Update 2 I failed to bind indirectDrawBuffer to my compute shader. Because this indirectDrawBuffer is a GPUBuffer, it doesn’t implement getBuffer() method like StorageBuffer or UniformBuffer. So I got error at this line:

Update 3 I manually created a new storage buffer instance, and replace drawContext.indirectDrawBuffer with this new instance. This approach seems to be working. I tried to read the instanceCount from this StorageBuffer by calling the async read() method. I can see the bytes at index 4 - 7 (the 2nd uint 32 in the buffer) is different from time to time. And if I remove culling, this count matches the max mesh instance size. I don’t have windows computer, my buddy will help to run PIX to finally confirm if this approach actually improves the FPS.

A side question:

Why the GPU buffer size for indirectDrawBuffer is 40? If it is an unsigned int array of size 5 and each unsigned int is 4 bytes (32 bits), shouldn’t the buffer size of indirectDrawData be 5 * 4 = 20?

@Evgeni_Popov

It is still not working. Please see my last post above for what I tried in more details.

How I tested:

I removed the barrier() in compute shader and remove the code to reset storage buffer for mesh instance positions and orientations to 0. Now I can see meshes left over if previous frame has more instances.

And the other strange thing is I can retrieve the correct instance count on CPU side, setting forcedInstanceCount is not taking effect any more. No matter what value I set to forcedInstanceCount (e.g. a very small number), I don’t see visible mesh instance reduced. The following is the code called in scene.onBeforeRenderObservable , that can successfully retrieve the instance count computed in compute shader.
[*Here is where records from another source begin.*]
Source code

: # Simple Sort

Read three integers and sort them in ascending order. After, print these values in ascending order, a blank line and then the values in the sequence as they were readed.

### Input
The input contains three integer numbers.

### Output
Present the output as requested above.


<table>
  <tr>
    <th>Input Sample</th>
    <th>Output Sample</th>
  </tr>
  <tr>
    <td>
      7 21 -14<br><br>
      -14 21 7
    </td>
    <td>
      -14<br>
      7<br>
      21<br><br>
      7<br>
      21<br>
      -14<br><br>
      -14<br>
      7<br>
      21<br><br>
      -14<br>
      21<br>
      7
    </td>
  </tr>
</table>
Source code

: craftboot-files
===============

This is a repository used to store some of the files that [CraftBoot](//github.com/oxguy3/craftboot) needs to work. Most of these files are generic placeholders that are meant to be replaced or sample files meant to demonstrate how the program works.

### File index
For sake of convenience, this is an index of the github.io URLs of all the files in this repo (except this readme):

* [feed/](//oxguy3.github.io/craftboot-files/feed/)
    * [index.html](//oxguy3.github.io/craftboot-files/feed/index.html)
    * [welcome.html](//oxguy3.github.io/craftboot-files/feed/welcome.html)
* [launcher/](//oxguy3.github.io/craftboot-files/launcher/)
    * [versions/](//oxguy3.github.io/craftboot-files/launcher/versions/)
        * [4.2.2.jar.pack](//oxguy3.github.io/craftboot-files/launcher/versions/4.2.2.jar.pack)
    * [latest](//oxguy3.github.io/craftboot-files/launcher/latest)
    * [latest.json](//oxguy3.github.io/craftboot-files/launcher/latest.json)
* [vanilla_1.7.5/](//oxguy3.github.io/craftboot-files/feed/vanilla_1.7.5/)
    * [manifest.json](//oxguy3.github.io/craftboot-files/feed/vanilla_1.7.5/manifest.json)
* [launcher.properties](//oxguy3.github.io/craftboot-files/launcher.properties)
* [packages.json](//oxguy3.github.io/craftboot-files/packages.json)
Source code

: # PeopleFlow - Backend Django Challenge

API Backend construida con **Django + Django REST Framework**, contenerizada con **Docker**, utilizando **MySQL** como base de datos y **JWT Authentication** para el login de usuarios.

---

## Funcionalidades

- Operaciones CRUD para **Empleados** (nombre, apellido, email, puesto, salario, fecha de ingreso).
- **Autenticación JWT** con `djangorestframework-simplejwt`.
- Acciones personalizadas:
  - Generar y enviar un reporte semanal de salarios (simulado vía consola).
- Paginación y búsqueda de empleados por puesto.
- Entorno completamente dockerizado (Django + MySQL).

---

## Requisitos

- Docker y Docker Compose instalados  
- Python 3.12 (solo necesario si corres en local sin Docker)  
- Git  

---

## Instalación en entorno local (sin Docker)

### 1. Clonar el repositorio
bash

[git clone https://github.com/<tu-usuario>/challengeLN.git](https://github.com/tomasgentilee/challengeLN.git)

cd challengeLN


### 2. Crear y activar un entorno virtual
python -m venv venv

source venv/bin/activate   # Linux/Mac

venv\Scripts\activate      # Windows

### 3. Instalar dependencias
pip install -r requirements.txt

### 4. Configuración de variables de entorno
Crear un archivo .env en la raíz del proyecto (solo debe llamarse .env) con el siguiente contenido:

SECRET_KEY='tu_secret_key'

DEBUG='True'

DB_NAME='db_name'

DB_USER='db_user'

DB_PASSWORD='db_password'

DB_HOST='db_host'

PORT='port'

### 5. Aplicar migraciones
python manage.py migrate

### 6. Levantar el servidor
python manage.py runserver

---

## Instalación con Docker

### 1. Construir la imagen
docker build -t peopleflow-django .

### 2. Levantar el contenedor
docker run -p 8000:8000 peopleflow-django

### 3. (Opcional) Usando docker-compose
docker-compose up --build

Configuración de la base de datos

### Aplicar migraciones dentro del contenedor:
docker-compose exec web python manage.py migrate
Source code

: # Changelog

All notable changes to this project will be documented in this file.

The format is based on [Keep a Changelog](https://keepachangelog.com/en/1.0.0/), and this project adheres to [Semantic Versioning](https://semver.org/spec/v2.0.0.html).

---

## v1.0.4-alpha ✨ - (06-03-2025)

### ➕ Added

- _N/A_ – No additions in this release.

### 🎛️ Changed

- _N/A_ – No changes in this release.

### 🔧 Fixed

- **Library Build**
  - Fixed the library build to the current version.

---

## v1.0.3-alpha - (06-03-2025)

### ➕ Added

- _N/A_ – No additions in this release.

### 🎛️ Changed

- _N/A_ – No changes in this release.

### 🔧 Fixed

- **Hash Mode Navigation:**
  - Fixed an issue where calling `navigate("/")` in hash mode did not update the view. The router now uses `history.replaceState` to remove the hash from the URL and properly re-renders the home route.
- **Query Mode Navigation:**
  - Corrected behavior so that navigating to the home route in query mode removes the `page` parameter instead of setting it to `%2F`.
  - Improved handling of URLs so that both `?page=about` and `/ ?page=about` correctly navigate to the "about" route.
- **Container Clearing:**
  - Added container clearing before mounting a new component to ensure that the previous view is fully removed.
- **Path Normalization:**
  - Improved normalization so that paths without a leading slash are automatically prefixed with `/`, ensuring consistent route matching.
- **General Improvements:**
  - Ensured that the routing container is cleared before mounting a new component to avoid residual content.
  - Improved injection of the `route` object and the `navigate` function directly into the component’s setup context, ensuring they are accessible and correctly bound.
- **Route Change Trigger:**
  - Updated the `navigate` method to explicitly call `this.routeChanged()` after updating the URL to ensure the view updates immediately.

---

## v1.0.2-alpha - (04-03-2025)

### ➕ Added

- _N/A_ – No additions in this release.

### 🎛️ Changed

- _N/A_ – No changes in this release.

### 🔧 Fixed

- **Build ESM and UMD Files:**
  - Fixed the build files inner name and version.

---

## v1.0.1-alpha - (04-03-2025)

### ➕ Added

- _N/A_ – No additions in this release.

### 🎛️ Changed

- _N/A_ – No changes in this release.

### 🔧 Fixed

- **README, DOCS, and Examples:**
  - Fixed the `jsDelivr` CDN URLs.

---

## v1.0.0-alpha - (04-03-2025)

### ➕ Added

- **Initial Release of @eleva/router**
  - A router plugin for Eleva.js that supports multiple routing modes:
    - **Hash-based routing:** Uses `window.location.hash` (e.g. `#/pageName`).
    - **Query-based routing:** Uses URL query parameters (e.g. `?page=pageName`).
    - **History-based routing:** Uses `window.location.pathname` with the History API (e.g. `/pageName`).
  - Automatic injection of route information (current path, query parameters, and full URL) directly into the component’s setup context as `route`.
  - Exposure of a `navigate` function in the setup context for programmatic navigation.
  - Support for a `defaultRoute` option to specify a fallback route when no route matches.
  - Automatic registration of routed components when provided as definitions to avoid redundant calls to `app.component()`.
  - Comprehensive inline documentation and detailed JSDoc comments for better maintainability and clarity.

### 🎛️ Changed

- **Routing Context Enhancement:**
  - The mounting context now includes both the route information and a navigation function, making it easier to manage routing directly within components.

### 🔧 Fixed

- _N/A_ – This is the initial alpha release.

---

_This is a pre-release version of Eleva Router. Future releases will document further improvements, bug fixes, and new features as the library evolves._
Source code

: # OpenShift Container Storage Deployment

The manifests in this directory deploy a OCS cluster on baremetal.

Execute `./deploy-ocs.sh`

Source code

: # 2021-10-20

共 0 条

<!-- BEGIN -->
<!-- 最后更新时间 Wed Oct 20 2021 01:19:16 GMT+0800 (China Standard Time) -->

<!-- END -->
But setting forcedInstanceCount doesn’t have any effect any more.

    const data = await indirectDrawStorageBuffer.read();
    grassMesh.forcedInstanceCount =
      data[4] * Math.pow(2, 0) +
      data[5] * Math.pow(2, 8) +
      data[6] * Math.pow(2, 16) +
      data[7] * Math.pow(2, 24);

I don’t have a PG, but hopefully you might able to notice if I didn’t anything wrong. What I felt suspicious:

  • grassMesh.subMeshes[0]._drawWrappers is an array of two DrawWrappers instances. I am not sure if I set it correctly.
  • DrawContext doesn’t contain indirectDrawBuffer by default.
  • I can call setter useInstance=true to init a indirectDrawBuffer. But it is a GPUBuffer that cannot be used for compute shader storage buffer binding.
  • If I create a StorageBuffer instance, and set the GPUBuffer inside this StorageBuffer as indirectDrawBuffer. It all seems to be working fine. But setting forcedInstanceCount doesn’t take effect any more, and I see mesh instances from previous frame are left visible if previous frame has more visible instances than current frame.

Here’s a proof of concept:

It will only work after this PR is merged:

You can’t create your own buffer, the buffer you modify must be the one created by the engine because it is embedded in a render bundle.

The size of 40 is indeed an error, it should be 20, this is corrected in the PR above.

5 Likes

If I were to follow these steps, could I test this out right now?

Yes, I think it should work.

Hi @Evgeni_Popov,

I tested with the PR build version. It works! Thanks a lot for helping. Really appreciate your help to investigate into the problem and creating a PoC.

2 Likes